What is a transit of
Venus? Venus orbits the sun within Earth's orbit, so it rarely happens
that, seen from Earth, the disk of Venus passes across the sun, appearing
as a diminutive black spot, barely 1/30th the diameter of the sun. With
the right atmospheric conditions to soften the intense sunlight, an unobstructed
horizon and enough warning, a keen eye should be able to spot the transit
of Venus at sunrise or sunset on June 8. (Never observe the sun directly
without proper eye protection.)
Since the transit of Venus was first predicted and sighted by the English astronomer Jeremiah Horrocks in 1639, its subsequent appearances in 1761, 1769, 1874 and 1882 were met with increasing scientific and public fanfare and curiosity. In the past, scientists would measure how long it took for Venus to cross the face of the sun and could then
calculate its distance from Earth as well as estimate the scale of the solar system. Transits of Venus occur in pairs,
with more than one hundred years separating each pair. After the June 8th event, the next transit of Venus will occur
on June 6, 2012.
In 1896 composer John Philip Sousa published his "Transit of Venus March." Sousa (1854-1932) was very interested in the 1882 event, as were millions of people of his day. However, he didn't write the "Transit of Venus March" to commemorate the transit itself, but to honor the great American physicist Joseph Henry, who had died on May 13, 1878. Henry, a rather obscure figure today, was quite famous in his own time.

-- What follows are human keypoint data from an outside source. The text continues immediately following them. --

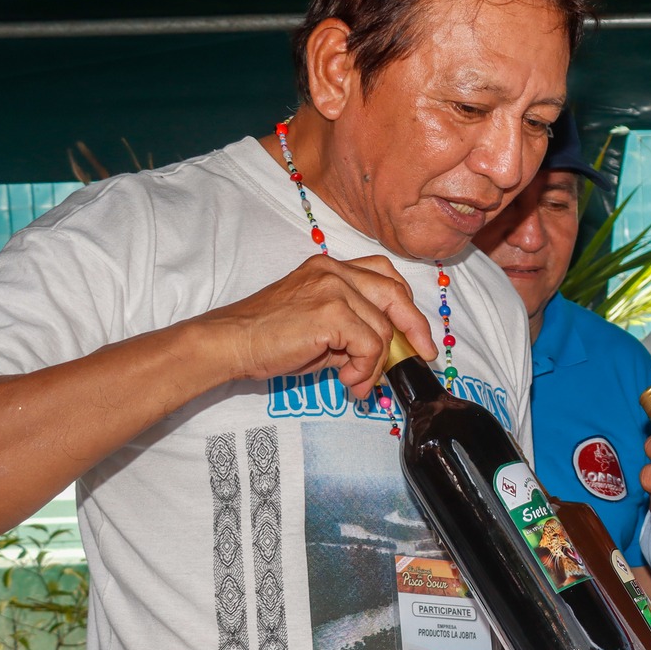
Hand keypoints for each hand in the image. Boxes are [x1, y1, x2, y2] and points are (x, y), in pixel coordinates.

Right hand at [198, 253, 436, 399]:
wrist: (231, 342)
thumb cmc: (267, 338)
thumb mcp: (318, 326)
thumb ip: (352, 328)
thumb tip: (383, 352)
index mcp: (330, 267)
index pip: (384, 276)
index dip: (405, 306)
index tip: (416, 334)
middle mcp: (334, 270)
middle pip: (395, 294)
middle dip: (414, 328)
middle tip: (419, 356)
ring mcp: (333, 288)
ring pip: (383, 329)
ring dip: (375, 364)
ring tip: (355, 381)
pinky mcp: (331, 312)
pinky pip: (370, 345)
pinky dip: (365, 369)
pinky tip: (348, 380)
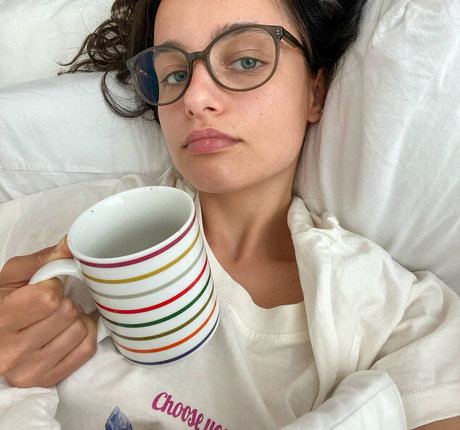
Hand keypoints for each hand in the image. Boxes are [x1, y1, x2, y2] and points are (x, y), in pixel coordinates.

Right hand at [0, 237, 96, 387]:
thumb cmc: (3, 303)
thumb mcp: (13, 276)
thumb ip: (43, 258)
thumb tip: (71, 244)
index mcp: (0, 320)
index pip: (48, 299)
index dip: (53, 286)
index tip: (46, 288)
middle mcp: (12, 352)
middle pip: (67, 313)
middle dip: (64, 301)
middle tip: (52, 304)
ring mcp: (30, 370)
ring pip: (80, 330)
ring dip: (76, 319)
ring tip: (59, 318)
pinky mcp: (47, 380)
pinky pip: (87, 349)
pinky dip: (85, 335)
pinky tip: (68, 331)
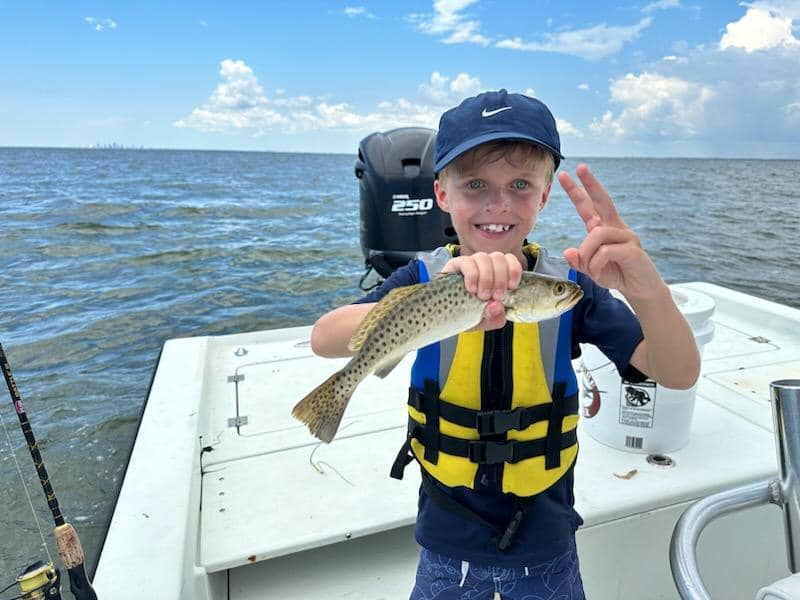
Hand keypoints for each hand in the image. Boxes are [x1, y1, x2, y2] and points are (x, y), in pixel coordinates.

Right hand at [441, 252, 521, 330]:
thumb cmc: (467, 315)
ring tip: (482, 295)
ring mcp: (470, 264)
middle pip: (499, 257)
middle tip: (495, 296)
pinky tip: (471, 288)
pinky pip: (466, 262)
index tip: (511, 287)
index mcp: (496, 274)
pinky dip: (472, 275)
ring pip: (483, 257)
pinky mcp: (454, 265)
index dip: (513, 270)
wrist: (443, 317)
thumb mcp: (485, 322)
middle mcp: (484, 266)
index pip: (509, 260)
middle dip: (500, 278)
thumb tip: (497, 306)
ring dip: (487, 278)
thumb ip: (495, 317)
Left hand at [558, 164, 665, 300]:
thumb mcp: (591, 269)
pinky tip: (600, 274)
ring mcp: (626, 236)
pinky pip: (605, 251)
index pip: (589, 206)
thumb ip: (579, 261)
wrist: (641, 289)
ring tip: (592, 270)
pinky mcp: (632, 249)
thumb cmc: (615, 274)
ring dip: (587, 255)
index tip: (566, 174)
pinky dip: (596, 264)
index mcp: (604, 228)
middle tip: (579, 167)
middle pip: (602, 200)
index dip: (578, 191)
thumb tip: (567, 252)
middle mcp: (615, 227)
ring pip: (595, 235)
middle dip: (589, 183)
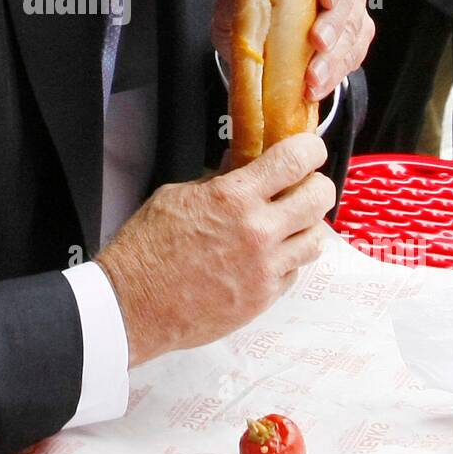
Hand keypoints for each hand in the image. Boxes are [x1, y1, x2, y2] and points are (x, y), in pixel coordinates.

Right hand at [95, 134, 335, 365]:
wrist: (133, 305)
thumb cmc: (146, 249)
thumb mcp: (175, 196)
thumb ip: (216, 181)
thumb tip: (240, 166)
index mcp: (233, 198)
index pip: (295, 161)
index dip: (310, 148)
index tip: (309, 149)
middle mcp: (258, 231)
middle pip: (319, 197)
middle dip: (316, 185)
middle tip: (304, 185)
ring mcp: (265, 268)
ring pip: (316, 238)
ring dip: (307, 225)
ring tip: (289, 223)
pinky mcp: (263, 298)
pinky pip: (295, 271)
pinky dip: (289, 258)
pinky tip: (269, 254)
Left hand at [211, 0, 374, 102]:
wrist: (253, 46)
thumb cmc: (247, 15)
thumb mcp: (235, 3)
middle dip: (334, 25)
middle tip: (318, 43)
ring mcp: (349, 12)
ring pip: (354, 31)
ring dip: (334, 59)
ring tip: (313, 79)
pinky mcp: (353, 42)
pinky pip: (353, 57)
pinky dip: (335, 75)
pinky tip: (316, 88)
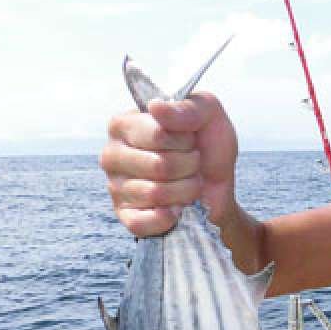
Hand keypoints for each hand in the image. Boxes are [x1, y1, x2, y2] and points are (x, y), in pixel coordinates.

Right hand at [99, 92, 238, 237]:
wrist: (218, 184)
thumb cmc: (208, 145)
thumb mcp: (209, 115)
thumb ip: (188, 107)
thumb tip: (156, 107)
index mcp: (124, 124)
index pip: (158, 135)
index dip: (184, 141)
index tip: (190, 139)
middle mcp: (112, 154)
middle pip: (159, 166)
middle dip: (188, 167)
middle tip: (192, 163)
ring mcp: (115, 186)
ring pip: (156, 194)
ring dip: (185, 191)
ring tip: (187, 182)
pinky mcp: (124, 216)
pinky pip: (142, 222)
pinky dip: (169, 217)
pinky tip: (176, 208)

He had assisted Samuel Morse in the development of the telegraph, discovered several important principles of electricity, made significant progress in the development of electromagnets and created the first electric motor. As a result of his scientific achievements, Henry was named as the first secretary of the Smithsonian Institution. In 1883, five years after Henry's death, and the year following a transit of Venus, the Smithsonian Institution asked Sousa to compose a processional for the unveiling of a bronze statue of Henry in front of the building. The music was to be played while assembled dignitaries walked from the museum to a special receiving stand in front of the Smithsonian.